__Instruction__
Print word for word the first line of the records below and every following line through the one containing "Document page, 1500x1125 pixels."; print nothing else.

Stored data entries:
========

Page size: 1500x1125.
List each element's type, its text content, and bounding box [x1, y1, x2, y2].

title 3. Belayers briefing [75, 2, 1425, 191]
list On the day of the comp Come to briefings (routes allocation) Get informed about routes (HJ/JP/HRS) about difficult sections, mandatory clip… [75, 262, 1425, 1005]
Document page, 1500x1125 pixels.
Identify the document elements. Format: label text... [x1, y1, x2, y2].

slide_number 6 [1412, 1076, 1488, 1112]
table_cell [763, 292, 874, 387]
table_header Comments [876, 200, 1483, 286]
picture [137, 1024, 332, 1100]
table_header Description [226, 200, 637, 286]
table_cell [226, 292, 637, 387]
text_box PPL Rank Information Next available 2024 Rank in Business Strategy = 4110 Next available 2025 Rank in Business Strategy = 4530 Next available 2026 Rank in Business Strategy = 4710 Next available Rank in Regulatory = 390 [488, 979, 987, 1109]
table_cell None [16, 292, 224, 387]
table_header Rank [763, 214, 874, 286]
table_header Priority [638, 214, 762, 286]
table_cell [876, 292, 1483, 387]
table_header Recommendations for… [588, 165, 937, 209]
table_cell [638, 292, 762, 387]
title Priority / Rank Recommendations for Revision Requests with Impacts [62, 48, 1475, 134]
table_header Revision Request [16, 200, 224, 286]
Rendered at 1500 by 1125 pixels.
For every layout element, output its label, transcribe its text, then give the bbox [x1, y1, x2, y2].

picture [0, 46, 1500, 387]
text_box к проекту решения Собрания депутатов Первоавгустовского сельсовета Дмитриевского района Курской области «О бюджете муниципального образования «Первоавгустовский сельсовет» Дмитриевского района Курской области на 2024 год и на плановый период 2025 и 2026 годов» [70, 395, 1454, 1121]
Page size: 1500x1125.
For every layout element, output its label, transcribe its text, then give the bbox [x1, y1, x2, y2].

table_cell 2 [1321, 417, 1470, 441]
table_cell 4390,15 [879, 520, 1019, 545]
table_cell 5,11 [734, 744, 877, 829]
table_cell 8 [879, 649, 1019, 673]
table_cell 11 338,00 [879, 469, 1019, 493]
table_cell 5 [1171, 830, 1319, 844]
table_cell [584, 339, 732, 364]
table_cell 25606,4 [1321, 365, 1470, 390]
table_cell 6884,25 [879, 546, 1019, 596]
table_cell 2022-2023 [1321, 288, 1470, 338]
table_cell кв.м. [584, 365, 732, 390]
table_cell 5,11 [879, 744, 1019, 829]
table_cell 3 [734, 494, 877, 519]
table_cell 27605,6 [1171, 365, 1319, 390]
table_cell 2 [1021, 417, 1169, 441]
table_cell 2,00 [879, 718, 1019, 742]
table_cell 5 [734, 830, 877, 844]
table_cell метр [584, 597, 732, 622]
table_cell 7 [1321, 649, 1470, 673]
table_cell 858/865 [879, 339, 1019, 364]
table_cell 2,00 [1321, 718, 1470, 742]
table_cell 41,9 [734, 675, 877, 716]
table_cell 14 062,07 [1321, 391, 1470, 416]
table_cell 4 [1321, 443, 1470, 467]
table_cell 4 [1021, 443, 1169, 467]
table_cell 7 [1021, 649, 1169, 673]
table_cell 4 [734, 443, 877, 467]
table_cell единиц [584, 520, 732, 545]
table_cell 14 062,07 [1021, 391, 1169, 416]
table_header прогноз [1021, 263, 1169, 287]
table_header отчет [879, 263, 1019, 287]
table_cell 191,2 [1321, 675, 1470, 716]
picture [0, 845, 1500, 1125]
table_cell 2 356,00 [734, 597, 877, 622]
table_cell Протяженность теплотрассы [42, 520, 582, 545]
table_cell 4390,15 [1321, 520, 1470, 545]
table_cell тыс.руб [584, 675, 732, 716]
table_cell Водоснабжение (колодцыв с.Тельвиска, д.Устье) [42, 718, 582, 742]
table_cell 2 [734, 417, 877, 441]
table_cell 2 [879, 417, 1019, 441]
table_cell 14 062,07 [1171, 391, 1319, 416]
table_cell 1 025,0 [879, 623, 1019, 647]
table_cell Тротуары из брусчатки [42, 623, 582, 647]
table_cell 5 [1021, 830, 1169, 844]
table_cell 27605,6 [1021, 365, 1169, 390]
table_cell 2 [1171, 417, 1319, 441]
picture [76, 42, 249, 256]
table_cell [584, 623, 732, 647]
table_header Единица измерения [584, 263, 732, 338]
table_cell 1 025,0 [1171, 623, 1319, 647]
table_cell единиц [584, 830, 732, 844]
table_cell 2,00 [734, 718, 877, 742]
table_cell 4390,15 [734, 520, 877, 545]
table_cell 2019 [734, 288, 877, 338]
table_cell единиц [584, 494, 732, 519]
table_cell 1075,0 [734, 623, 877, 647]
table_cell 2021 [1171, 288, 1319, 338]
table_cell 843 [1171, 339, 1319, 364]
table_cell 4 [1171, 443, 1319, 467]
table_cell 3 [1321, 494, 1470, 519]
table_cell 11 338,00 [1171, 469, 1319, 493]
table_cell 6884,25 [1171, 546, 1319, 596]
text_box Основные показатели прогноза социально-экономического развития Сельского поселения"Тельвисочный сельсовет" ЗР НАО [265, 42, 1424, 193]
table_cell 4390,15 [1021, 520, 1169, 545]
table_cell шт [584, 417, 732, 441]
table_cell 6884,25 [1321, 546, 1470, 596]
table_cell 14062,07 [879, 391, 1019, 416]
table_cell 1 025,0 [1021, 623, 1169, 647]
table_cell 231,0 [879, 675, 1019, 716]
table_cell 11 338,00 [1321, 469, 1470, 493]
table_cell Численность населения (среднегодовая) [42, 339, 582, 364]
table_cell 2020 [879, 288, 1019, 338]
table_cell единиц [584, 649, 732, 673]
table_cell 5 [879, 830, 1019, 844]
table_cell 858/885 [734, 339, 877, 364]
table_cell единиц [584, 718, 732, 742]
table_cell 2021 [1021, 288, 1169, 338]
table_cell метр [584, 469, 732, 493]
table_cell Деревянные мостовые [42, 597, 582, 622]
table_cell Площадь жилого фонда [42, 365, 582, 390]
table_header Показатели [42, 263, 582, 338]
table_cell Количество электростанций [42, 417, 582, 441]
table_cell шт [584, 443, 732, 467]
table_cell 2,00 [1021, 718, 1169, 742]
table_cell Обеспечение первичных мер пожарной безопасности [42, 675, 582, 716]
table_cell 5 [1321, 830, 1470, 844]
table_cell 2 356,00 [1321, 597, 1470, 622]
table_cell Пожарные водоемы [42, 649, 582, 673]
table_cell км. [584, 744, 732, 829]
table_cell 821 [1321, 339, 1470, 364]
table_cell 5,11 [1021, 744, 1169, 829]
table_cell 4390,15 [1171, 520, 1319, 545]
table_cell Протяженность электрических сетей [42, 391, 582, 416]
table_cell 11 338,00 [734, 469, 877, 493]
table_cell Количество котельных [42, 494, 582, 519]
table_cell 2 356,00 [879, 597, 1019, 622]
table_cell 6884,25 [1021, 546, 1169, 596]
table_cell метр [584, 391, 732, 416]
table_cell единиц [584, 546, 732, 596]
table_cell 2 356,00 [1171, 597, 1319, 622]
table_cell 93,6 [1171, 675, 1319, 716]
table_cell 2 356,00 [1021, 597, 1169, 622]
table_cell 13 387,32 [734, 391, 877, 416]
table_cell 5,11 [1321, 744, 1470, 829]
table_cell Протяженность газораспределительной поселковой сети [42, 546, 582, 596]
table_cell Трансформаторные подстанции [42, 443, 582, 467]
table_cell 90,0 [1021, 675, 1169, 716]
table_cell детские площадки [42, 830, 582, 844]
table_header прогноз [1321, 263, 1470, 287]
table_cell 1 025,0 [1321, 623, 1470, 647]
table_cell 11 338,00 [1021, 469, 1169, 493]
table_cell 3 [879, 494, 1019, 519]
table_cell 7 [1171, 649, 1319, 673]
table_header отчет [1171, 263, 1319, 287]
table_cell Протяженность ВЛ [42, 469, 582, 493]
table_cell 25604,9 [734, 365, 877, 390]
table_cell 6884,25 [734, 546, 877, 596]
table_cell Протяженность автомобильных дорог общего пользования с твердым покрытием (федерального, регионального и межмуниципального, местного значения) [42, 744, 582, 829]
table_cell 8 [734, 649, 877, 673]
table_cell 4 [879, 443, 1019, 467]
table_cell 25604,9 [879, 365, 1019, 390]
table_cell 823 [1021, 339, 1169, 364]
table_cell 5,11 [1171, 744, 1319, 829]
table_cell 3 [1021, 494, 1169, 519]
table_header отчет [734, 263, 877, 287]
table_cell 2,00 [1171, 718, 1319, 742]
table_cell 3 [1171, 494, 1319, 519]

========

__Reply__
Page size: 1500x1125.
List each element's type, its text content, and bounding box [x1, y1, x2, y2].

title 3. Belayers briefing [75, 2, 1425, 191]
list On the day of the comp Come to briefings (routes allocation) Get informed about routes (HJ/JP/HRS) about difficult sections, mandatory clip… [75, 262, 1425, 1005]
Document page, 1500x1125 pixels.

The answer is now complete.